Net Nominal Faiz: Bankaların açıkladıkları nominal faizden vade sonunda gelir vergisi stopajı yapılıyor. TL mevduatta elde edilen faiz gelirinden, 1 yıla kadar vadeli mevduattan % 3 gelir vergisi stopajı söz konusu. Mevduat sahibinin eline geçen faiz getirisi bu kesintiden sonraki tutardır. Buna net nominal faiz diyoruz (1 yıl vadeli % 20 nominal faizli mevduatta vergi sonrası net nominal faiz oranı yaklaşık % 19,4 ediyor.)
Reel Faiz: Nominal faizden enflasyonun etkisinin giderilmesi yoluyla hesaplanan faizdir. Bir anlamda dönem sonunda ele geçecek olan faizin satın alma gücündeki değişimden arındırılmasıyla hesaplanmış faiz demektir. Burada hesaba katılması gereken enflasyon oranı paranın yatırıldığı anda geçerli olan enflasyon oranı değil dönem sonunda geçerli olması beklenen enflasyon oranıdır. Buna “beklenen enflasyon” deniyor.
Bu hesaplama piyasada genellikle nominal faizden enflasyon etkisi arındırılarak yapılıyor. Oysa doğrusu net nominal faizden enflasyonu arındırarak hesaplanmasıdır.
Reel faiz şöyle bir formülle hesaplanır:
Reel faiz = (1 + Net Nominal Faiz) / (1 + Beklenen Enflasyon) -1
Bankanın yıllık mevduata % 20 nominal faiz verdiğini düşünelim. Bunun gelir vergisi stopajı sonrasındaki net oranı % 3’tür. Mevduat hesabının açıldığı tarihte 12 aylık enflasyon oranının (TÜFE) % 48,7 olduğunu ve bir yıllık vadenin sonunda bu oranın % 30 olmasının beklendiğini varsayalım. Bu durumda reel faiz hesabı şöyle yapılır:
Reel Faiz = (1 + 0,194) / (1 + 0,30) – 1 = - 8,2. Bu durumda ciddi oranda (% – 8,2) negatif reel faiz söz konusu olacak demektir. Eğer yılsonunda enflasyon beklendiği gibi değil de mesela bu yıl olduğu gibi % 48,7 oranında çıkarsa o zaman reel faiz % - 19,7 olacak demektir.
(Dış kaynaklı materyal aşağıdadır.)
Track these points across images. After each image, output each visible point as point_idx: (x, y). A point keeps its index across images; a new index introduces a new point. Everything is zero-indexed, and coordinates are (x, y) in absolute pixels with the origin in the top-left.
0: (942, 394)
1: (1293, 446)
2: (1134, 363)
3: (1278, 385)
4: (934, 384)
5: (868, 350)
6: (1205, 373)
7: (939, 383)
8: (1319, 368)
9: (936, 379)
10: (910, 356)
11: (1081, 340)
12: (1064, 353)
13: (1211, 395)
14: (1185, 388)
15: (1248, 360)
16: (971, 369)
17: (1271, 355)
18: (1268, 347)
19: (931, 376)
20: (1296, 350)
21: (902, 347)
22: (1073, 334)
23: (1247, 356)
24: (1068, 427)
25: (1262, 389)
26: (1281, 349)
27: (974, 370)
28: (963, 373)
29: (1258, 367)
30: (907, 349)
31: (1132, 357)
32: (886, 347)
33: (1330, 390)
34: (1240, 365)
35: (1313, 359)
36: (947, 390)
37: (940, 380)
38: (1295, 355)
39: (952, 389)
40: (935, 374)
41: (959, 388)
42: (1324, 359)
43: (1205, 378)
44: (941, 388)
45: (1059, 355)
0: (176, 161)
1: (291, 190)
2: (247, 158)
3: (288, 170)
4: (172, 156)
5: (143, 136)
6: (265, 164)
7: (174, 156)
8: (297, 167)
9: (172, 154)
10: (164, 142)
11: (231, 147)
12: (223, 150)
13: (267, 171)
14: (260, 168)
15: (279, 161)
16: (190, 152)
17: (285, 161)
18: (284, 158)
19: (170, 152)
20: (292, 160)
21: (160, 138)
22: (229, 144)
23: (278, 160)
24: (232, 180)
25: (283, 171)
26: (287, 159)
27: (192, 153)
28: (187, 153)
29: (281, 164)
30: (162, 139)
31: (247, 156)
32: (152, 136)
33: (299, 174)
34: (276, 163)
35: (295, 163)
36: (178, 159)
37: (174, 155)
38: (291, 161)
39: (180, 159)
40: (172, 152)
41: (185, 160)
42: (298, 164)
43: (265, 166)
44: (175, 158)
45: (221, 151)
Reel faizin negatif olması iki anlama gelir: (1) Tasarruf sahibi, parasını ödünç vermesi karşılığında enflasyona karşı korunmamış, kaybetmiş olur. (2) Tasarruf sahibinin tasarrufundan pay alınıp borçlanan kişilere aktarılmış olur. Bu durumda devlet tasarruf yapanı cezalandırmış, borçlananı ödüllendirmiş olur.
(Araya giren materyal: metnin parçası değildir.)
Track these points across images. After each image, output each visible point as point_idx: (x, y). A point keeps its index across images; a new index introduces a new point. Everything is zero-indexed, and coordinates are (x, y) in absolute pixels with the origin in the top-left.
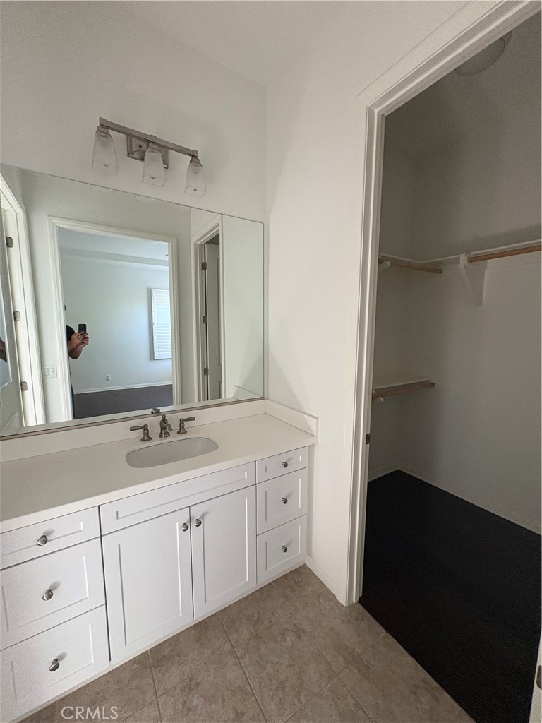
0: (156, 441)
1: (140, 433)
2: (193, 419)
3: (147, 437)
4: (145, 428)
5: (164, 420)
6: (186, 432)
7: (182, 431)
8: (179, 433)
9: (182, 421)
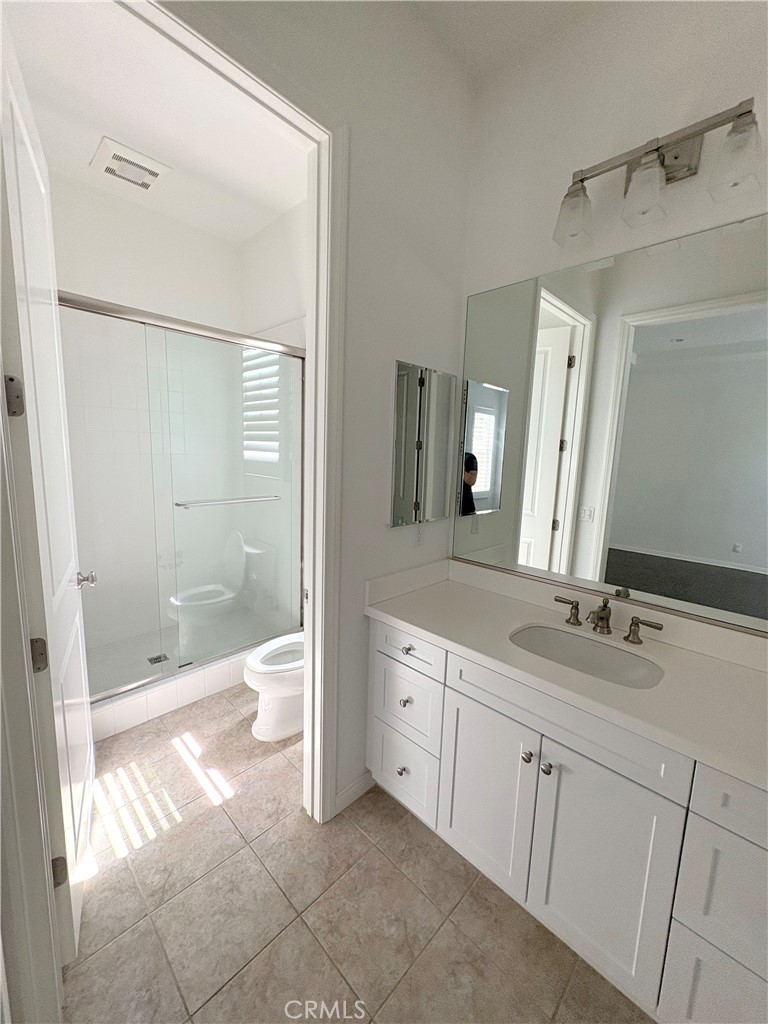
0: (586, 631)
1: (567, 610)
2: (659, 628)
3: (574, 620)
4: (576, 606)
5: (605, 606)
6: (641, 642)
7: (633, 637)
8: (626, 638)
9: (636, 623)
Eskiden nominal faizden alınan gelir vergisi stopajı % 15 – 20 iken bu payı devlet alırdı ve buna karşın faiz reel olarak pozitif olurdu, tasarruf sahibi de enflasyona karşı korunmanın yanı sıra devletine vergi ödemiş olurdu. Bugünkü sistemde tasarruf sahibi zarar ederken, devletin faizden aldığı vergi % 3’e düşmüş durumda olduğu için, tasarruf sahibinin borç verdiği parayla borç alana para aktarmış oluyor.
Türkiye’nin temel sorunlarından birisi iç tasarruflarının yatırımlarına yetmemesidir. Yatırımlarla iç tasarruflar arasında tasarruflar aleyhine oluşan fark cari açıktır. Bu açığı kapatmanın iki yöntemi vardır: İlki yatırımları düşürmektir. Bu yola girilirse büyüme de düşer. İkincisi de iç tasarrufları artırmaktır. Bunun yolu enflasyonun üzerinde (pozitif) reel faiz vermekten geçer. Eğer bir yandan hızlı büyümek bir yandan da cari açığı düşürmek hedefleniyorsa bunun yolu ikinci yöntemi seçerek iç tasarrufları artırmaya çalışmaktan geçer.
Yukarıda açıkladığımız gibi tasarruf sahibinin cezalandırıldığı, borç alanın ödüllendirildiği bir sistemde iç tasarrufların artmayacağı açıktır. O nedenle böyle bir düzende cari açık kapatılamaz.